Work instruction: I would like each line of the data that holds the word "MARKETING" copied out.

Given information:
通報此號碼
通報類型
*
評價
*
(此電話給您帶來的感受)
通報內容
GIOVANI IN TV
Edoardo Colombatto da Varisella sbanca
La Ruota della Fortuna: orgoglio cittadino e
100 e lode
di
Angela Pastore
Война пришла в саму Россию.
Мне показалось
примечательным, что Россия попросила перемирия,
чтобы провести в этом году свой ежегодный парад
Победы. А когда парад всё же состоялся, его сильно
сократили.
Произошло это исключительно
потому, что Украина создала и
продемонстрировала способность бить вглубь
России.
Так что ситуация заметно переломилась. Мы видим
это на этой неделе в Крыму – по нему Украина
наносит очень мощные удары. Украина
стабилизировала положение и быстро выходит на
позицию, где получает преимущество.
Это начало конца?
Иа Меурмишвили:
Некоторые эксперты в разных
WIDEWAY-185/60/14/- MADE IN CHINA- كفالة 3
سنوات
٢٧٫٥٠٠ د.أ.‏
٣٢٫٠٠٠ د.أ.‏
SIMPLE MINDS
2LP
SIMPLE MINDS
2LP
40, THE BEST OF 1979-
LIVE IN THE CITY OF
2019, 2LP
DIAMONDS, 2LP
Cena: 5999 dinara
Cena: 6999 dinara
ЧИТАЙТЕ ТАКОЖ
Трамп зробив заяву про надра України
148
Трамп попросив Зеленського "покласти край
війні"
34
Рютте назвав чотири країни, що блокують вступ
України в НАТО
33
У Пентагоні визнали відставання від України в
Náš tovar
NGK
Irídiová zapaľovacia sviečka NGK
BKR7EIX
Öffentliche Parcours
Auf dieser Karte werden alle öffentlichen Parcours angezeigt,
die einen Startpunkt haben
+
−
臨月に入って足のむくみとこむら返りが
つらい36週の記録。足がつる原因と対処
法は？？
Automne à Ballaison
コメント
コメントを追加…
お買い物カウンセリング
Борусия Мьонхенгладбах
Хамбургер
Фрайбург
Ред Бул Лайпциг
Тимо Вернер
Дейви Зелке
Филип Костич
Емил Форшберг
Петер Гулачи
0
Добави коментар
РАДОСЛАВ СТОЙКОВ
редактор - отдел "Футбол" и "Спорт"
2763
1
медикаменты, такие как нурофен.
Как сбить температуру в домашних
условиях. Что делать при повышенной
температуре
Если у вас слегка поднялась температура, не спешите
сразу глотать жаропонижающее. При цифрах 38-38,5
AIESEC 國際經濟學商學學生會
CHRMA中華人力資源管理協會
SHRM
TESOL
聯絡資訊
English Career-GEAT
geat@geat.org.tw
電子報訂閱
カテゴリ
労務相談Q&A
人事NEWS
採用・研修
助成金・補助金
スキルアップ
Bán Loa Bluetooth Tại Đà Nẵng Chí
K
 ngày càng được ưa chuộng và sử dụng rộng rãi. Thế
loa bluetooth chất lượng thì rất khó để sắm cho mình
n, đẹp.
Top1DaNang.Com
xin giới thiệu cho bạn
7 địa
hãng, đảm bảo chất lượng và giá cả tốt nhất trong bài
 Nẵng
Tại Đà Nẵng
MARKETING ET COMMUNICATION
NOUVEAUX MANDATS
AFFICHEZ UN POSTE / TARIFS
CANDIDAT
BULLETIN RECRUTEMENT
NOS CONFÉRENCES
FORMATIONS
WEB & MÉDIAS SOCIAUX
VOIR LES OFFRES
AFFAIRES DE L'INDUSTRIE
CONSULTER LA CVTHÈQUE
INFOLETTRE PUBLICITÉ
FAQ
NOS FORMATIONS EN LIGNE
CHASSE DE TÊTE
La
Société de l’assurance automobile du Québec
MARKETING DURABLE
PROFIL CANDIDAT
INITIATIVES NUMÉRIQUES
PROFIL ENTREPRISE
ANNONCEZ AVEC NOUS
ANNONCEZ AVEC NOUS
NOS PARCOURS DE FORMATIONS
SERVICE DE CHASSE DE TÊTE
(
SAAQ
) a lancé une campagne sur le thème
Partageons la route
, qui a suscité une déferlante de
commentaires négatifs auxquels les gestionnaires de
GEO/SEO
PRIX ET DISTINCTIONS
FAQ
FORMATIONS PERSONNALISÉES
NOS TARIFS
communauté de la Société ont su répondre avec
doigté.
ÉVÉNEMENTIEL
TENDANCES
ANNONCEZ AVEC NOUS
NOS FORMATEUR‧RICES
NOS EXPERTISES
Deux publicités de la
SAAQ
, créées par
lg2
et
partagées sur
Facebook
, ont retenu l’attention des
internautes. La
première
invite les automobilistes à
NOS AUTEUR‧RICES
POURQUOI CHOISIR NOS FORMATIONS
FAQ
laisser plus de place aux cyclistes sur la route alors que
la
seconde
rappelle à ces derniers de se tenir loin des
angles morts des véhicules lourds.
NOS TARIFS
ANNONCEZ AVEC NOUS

Exercise output:
MARKETING ET COMMUNICATION
MARKETING DURABLE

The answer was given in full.